Rust how to convert `&str` to `*const libc::c_char`?

foobar · August 10, 2023, 12:03pm

How can I convert a &str into a corresponding *const libc::c_char?

H2CO3 · August 10, 2023, 12:14pm

Well, it depends. How do you define a conversion from a string to a single byte (which char is in C)? Do you want the first character? The last one? What if the string is empty?

foobar · August 10, 2023, 12:20pm

Sorry, it should be *const libc::c_char, not libc::c_char.

jer · August 10, 2023, 12:21pm

You create a CString (yes, that requires another allocation because you need to put the \0 somewhere), then .as_ptr() that (and make sure to keep the CString alive).

foobar · August 10, 2023, 12:26pm

How could I keep the CString alive and also don't cause memory leakage?

alice · August 10, 2023, 12:39pm

It depends on how its used. The pointer will be valid until the destructor of the CString runs. If you just need it for the duration of a function call, then its easy - just run the destructor after the function call. But if the raw pointer needs to be valid for longer, then you need to put it somewhere that it survives for long enough.

jer · August 10, 2023, 12:43pm

or "leak" it using into_raw and later reclaim it using from_raw to then drop it (and thus deallocate the memory). It's up to you then to guarantee this is done safely.

H2CO3 · August 10, 2023, 12:44pm

Exactly as you would do it with any other type: keep it as long as you need it. When dropped, it will free the backing buffer, just like any other well-behaved type.

DanielKeep · August 10, 2023, 1:11pm

Also, as a reminder: in Rust, strings are always UTF-8. In C, they aren't. How you get from UTF-8 to whatever C expects is both platform- and usage-dependent and, in some cases, impossible.

Note that CString does not do this conversion for you (because it can't).

H2CO3 · August 10, 2023, 1:41pm

In C, a char * doesn't impose any restrictions on the encoding of the string. It's literally just a pointer to an array of (signed or unsigned) bytes. There's no need for any conversion here.

HJVT · August 10, 2023, 3:05pm

I think that's a bit besides the point here.
I think @DanielKeep wanted to empathise that you can't always rely on the C side of ffi to be able to decode a Rust string correctly.

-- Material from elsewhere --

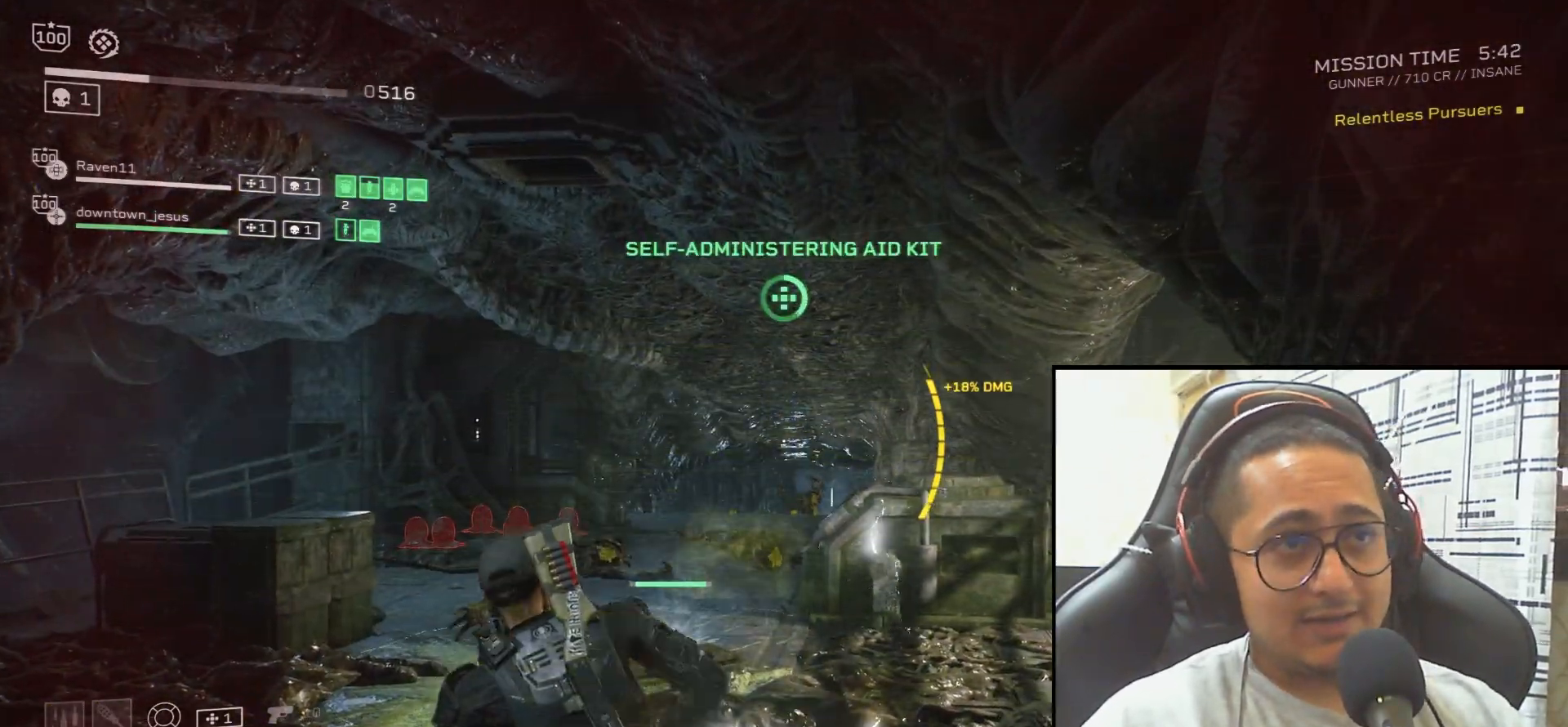
{"keys": ["4"], "mouse": [], "events": []}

BurntSushi · August 10, 2023, 3:26pm

A char * doesn't, but if you end up using any of the "C string" family of functions, then there is at least one encoding assumption used: your string can't have an interior NUL bytes. Indeed, CString::new checks this assumption for you. This program panics:

use std::ffi::CString;

fn main() {
    let s = "foo\x00bar";
    CString::new(s).unwrap();
}

But this is a narrow response to a narrow comment. The better response, IMO, is to not be so narrow. What you say is true about char *, but what @DanielKeep likely meant is, "in a POSIX environment." In which case, locale matters and complicates things quite a bit.

In other words, you really want to know how your C strings are going to be used before handing them off to a C library. Your UTF-8 encoded &str might wind up doing the right thing in a lot of cases (sans the interior NUL bytes, but that's checked for you) since en_US.UTF-8 is such a common locale. But UTF-8 might not be used at all, in which case the best you can hope for is mojibake.

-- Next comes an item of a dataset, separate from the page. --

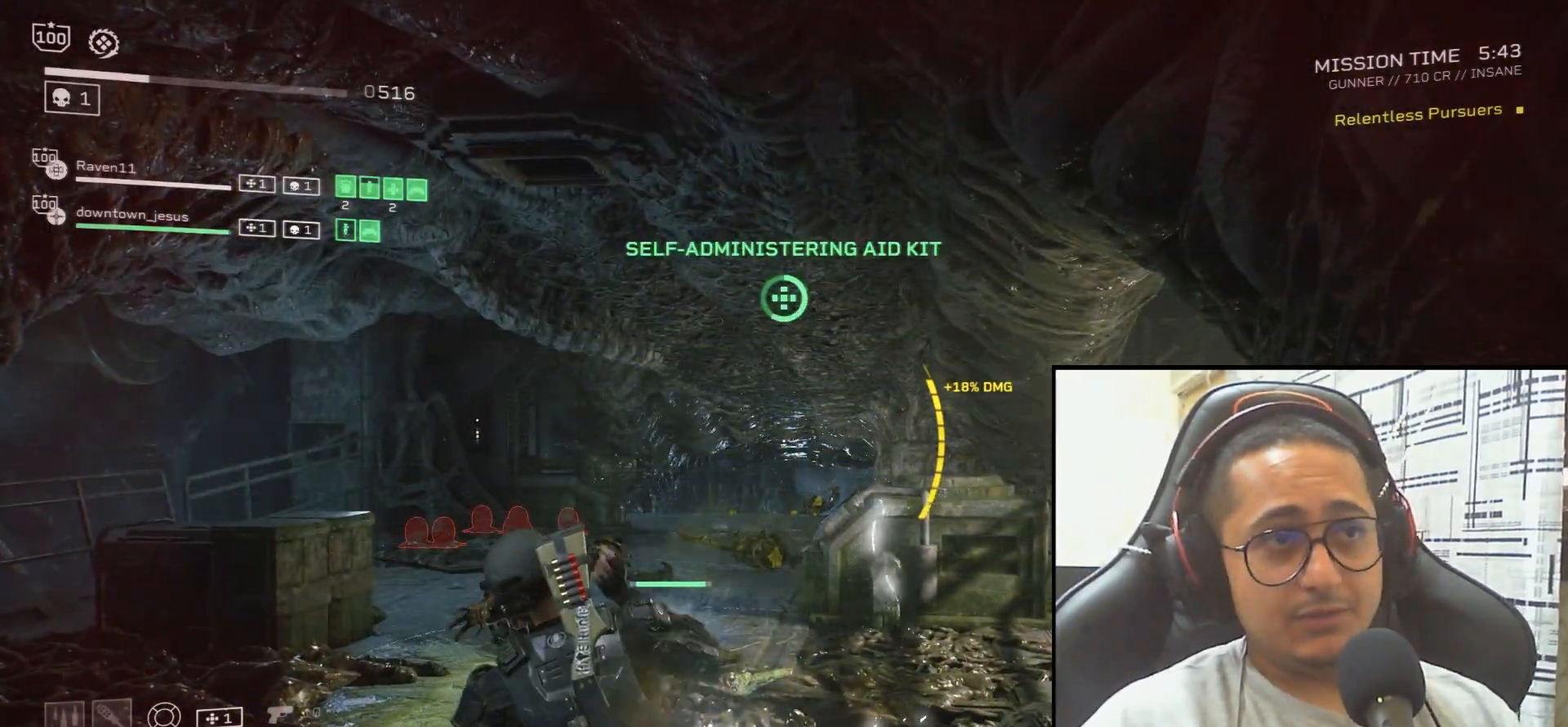
{"keys": ["4"], "mouse": [], "events": []}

DanielKeep · August 10, 2023, 3:34pm

I was actually thinking primarily about Windows. Many years ago, I tried making a string ffi crate to end all string ffi crates (I gave up because it kept crashing the compiler). One of the things I discovered is that, on Windows, MSVCRT and Win32 can be using different 8-bit encodings simultaneously, and there's no reliable/standard/supported way to convert between the MSVCRT one and anything else.

And that's not even touching on libraries using their own encodings for strings.

I've just seen too many examples of "how to convert strings between Rust and C" that completely neglects this aspect, despite being by far the hardest bit to get right.

simonbuchan · August 10, 2023, 11:32pm

Side point, but did this also include using mbstowcs() to go through UTF-16 (-ish) and friends? That's surprising.

foobar · August 11, 2023, 1:10am

Hey, guys, in my use case:

extern crate libc;
use libc::c_char;
use std::ffi::CString;

fn do_something() {
    let rust_str = "Hello, World!";
    let c_string = CString::new(rust_str).unwrap(); // Converts &str to CString
    let c_char_ptr: *const c_char = c_string.as_ptr(); // Converts CString to *const c_char

    // Ensure c_string does not get dropped before usage of c_char_ptr?
    std::mem::forget(c_string);

    let some_result = unsafe { some_c_ffi_func(c_char_ptr) };
    // Do something with some_result
}

Do I have to call std::mem::forget()?

// Ensure c_string does not get dropped before usage of c_char_ptr?
std::mem::forget(c_string);

Cerber-Ursi · August 11, 2023, 2:01am

You probably would better use CString::into_raw - it captures intent better and explicitly allows you to do CString::from_raw to deallocate it later.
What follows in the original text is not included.